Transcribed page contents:
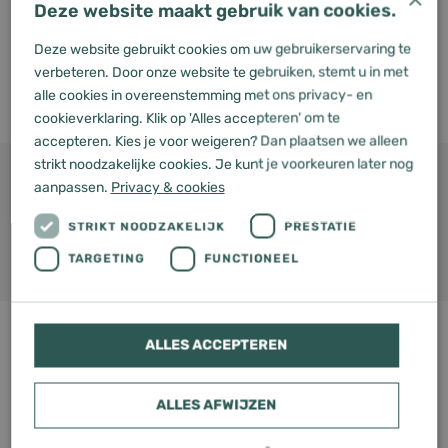
Deze website maakt gebruik van cookies.
Op voorraad
Levertijd: 1 tot 2 werkdagen
Deze website gebruikt cookies om uw gebruikerservaring te
verbeteren. Door onze website te gebruiken, stemt u in met
Bekijken
alle cookies in overeenstemming met ons privacy- en
cookieverklaring. Klik op 'Alles accepteren' om te
Waar plaats je het buitendeel van
accepteren. Kies je voor weigeren? Dan plaatsen we alleen
strikt noodzakelijke cookies. Je kunt je voorkeuren later nog
de warmtepomp of airco?
Uitgelicht voor jou
aanpassen.
Privacy & cookies
Lees bericht
STRIKT NOODZAKELIJK
PRESTATIE
TARGETING
FUNCTIONEEL
ALLES ACCEPTEREN
ALLES AFWIJZEN
Wij leveren tussen 1 a 2 werkdagen in heel Nederland!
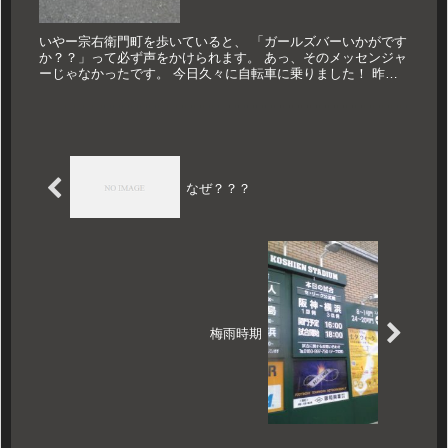
いやー宗右衛門町を歩いていると、 「ガールズバーいかがです
か？？」って必ず声をかけられます。 あっ、そのメッセンジャ
ーじゃなかったです。 今日久々に自転車に乗りました！ 昨日
の引越しのときについでに運んでもらったんですが、 まあ地元
の生駒に...
なぜ？？？
梅雨時期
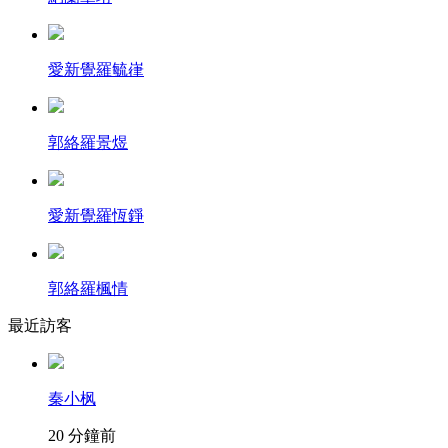
愛新覺羅毓嵂
郭絡羅景煜
愛新覺羅恆錚
郭絡羅楓情
最近訪客
秦小枫
20 分鐘前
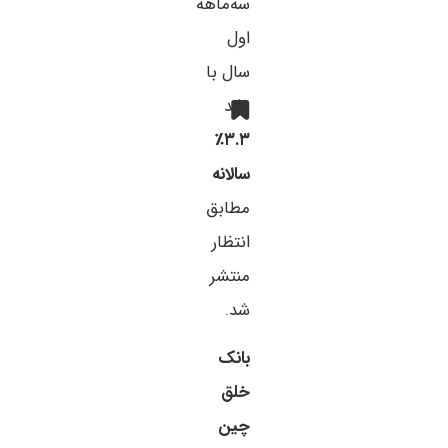
سه‌ماهه
اول
سال با
رشد
۳.۳٪
سالانه
مطابق
انتظار
منتشر
شد.
بانک
خلق
چین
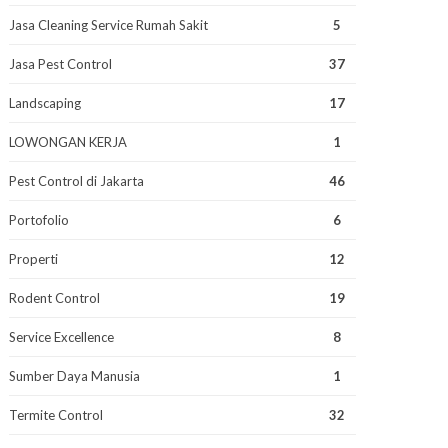
Jasa Cleaning Service Rumah Sakit
5
Jasa Pest Control
37
Landscaping
17
LOWONGAN KERJA
1
Pest Control di Jakarta
46
Portofolio
6
Properti
12
Rodent Control
19
Service Excellence
8
Sumber Daya Manusia
1
Termite Control
32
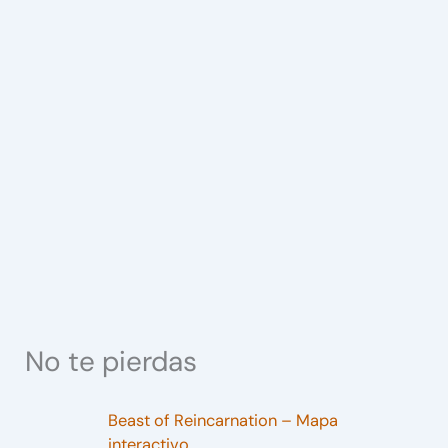
No te pierdas
Beast of Reincarnation – Mapa
interactivo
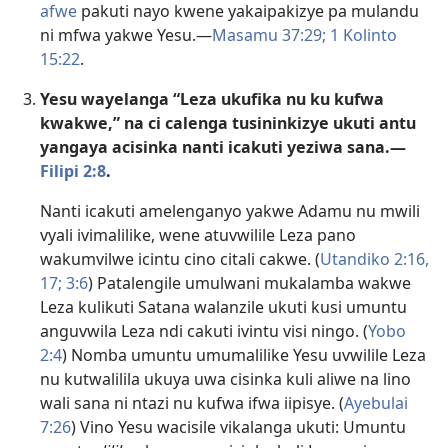
afwe
pakuti nayo kwene yakaipakizye pa mulandu
ni mfwa yakwe Yesu.—
Masamu 37:29;
1 Kolinto
15:22
.
Yesu wayelanga “Leza ukufika nu ku kufwa
kwakwe,” na ci calenga tusininkizye ukuti antu
yangaya acisinka nanti icakuti yeziwa sana.—
Filipi 2:8
.
Nanti icakuti amelenganyo yakwe Adamu nu mwili
vyali ivimalilike, wene atuvwilile Leza pano
wakumvilwe icintu cino citali cakwe. (
Utandiko 2:16,
17;
3:6
) Patalengile umulwani mukalamba wakwe
Leza kulikuti Satana walanzile ukuti kusi umuntu
anguvwila Leza ndi cakuti ivintu visi ningo. (
Yobo
2:4
) Nomba umuntu umumalilike Yesu uvwilile Leza
nu kutwalilila ukuya uwa cisinka kuli aliwe na lino
wali sana ni ntazi nu kufwa ifwa iipisye. (
Ayebulai
7:26
) Vino Yesu wacisile vikalanga ukuti: Umuntu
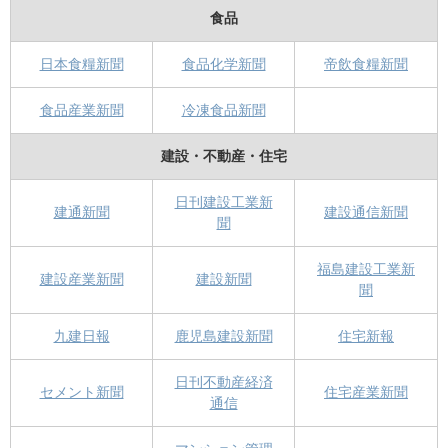
食品
日本食糧新聞
食品化学新聞
帝飲食糧新聞
食品産業新聞
冷凍食品新聞
建設・不動産・住宅
日刊建設工業新
建通新聞
建設通信新聞
聞
福島建設工業新
建設産業新聞
建設新聞
聞
九建日報
鹿児島建設新聞
住宅新報
日刊不動産経済
セメント新聞
住宅産業新聞
通信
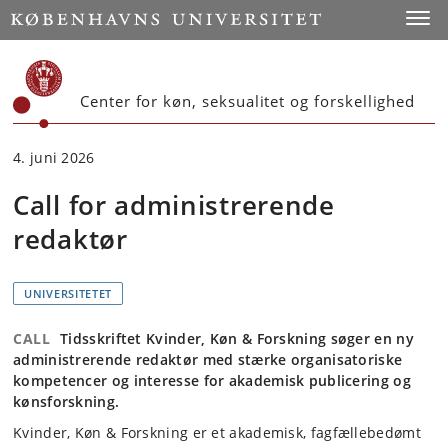
Start
Toggl
Center for køn, seksualitet og forskellighed
4. juni 2026
Call for administrerende
redaktør
UNIVERSITETET
CALL
Tidsskriftet Kvinder, Køn & Forskning søger en ny
administrerende redaktør med stærke organisatoriske
kompetencer og interesse for akademisk publicering og
kønsforskning.
Kvinder, Køn & Forskning
er et akademisk, fagfællebedømt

Goal of the exercise -> Write out the text of every entry above line for line, with no changes, and leave out the pictures.

Result below ->
Deze website maakt gebruik van cookies.
Op voorraad
Levertijd: 1 tot 2 werkdagen
Deze website gebruikt cookies om uw gebruikerservaring te
verbeteren. Door onze website te gebruiken, stemt u in met
Bekijken
alle cookies in overeenstemming met ons privacy- en
cookieverklaring. Klik op 'Alles accepteren' om te
Waar plaats je het buitendeel van
accepteren. Kies je voor weigeren? Dan plaatsen we alleen
strikt noodzakelijke cookies. Je kunt je voorkeuren later nog
de warmtepomp of airco?
Uitgelicht voor jou
aanpassen.
Privacy & cookies
Lees bericht
STRIKT NOODZAKELIJK
PRESTATIE
TARGETING
FUNCTIONEEL
ALLES ACCEPTEREN
ALLES AFWIJZEN
Wij leveren tussen 1 a 2 werkdagen in heel Nederland!
いやー宗右衛門町を歩いていると、 「ガールズバーいかがです
か？？」って必ず声をかけられます。 あっ、そのメッセンジャ
ーじゃなかったです。 今日久々に自転車に乗りました！ 昨日
の引越しのときについでに運んでもらったんですが、 まあ地元
の生駒に...
なぜ？？？
梅雨時期
愛新覺羅毓嵂
郭絡羅景煜
愛新覺羅恆錚
郭絡羅楓情
最近訪客
秦小枫
20 分鐘前
سه‌ماهه
اول
سال با
رشد
۳.۳٪
سالانه
مطابق
انتظار
منتشر
شد.
بانک
خلق
چین
Jasa Cleaning Service Rumah Sakit
5
Jasa Pest Control
37
Landscaping
17
LOWONGAN KERJA
1
Pest Control di Jakarta
46
Portofolio
6
Properti
12
Rodent Control
19
Service Excellence
8
Sumber Daya Manusia
1
Termite Control
32
No te pierdas
Beast of Reincarnation – Mapa
interactivo
afwe
pakuti nayo kwene yakaipakizye pa mulandu
ni mfwa yakwe Yesu.—
Masamu 37:29;
1 Kolinto
15:22
.
Yesu wayelanga “Leza ukufika nu ku kufwa
kwakwe,” na ci calenga tusininkizye ukuti antu
yangaya acisinka nanti icakuti yeziwa sana.—
Filipi 2:8
.
Nanti icakuti amelenganyo yakwe Adamu nu mwili
vyali ivimalilike, wene atuvwilile Leza pano
wakumvilwe icintu cino citali cakwe. (
Utandiko 2:16,
17;
3:6
) Patalengile umulwani mukalamba wakwe
Leza kulikuti Satana walanzile ukuti kusi umuntu
anguvwila Leza ndi cakuti ivintu visi ningo. (
Yobo
2:4
) Nomba umuntu umumalilike Yesu uvwilile Leza
nu kutwalilila ukuya uwa cisinka kuli aliwe na lino
wali sana ni ntazi nu kufwa ifwa iipisye. (
Ayebulai
7:26
) Vino Yesu wacisile vikalanga ukuti: Umuntu
食品
日本食糧新聞
食品化学新聞
帝飲食糧新聞
食品産業新聞
冷凍食品新聞
建設・不動産・住宅
日刊建設工業新
建通新聞
建設通信新聞
聞
福島建設工業新
建設産業新聞
建設新聞
聞
九建日報
鹿児島建設新聞
住宅新報
日刊不動産経済
セメント新聞
住宅産業新聞
通信
Start
Toggl
Center for køn, seksualitet og forskellighed
4. juni 2026
Call for administrerende
redaktør
UNIVERSITETET
CALL
Tidsskriftet Kvinder, Køn & Forskning søger en ny
administrerende redaktør med stærke organisatoriske
kompetencer og interesse for akademisk publicering og
kønsforskning.
Kvinder, Køn & Forskning
er et akademisk, fagfællebedømt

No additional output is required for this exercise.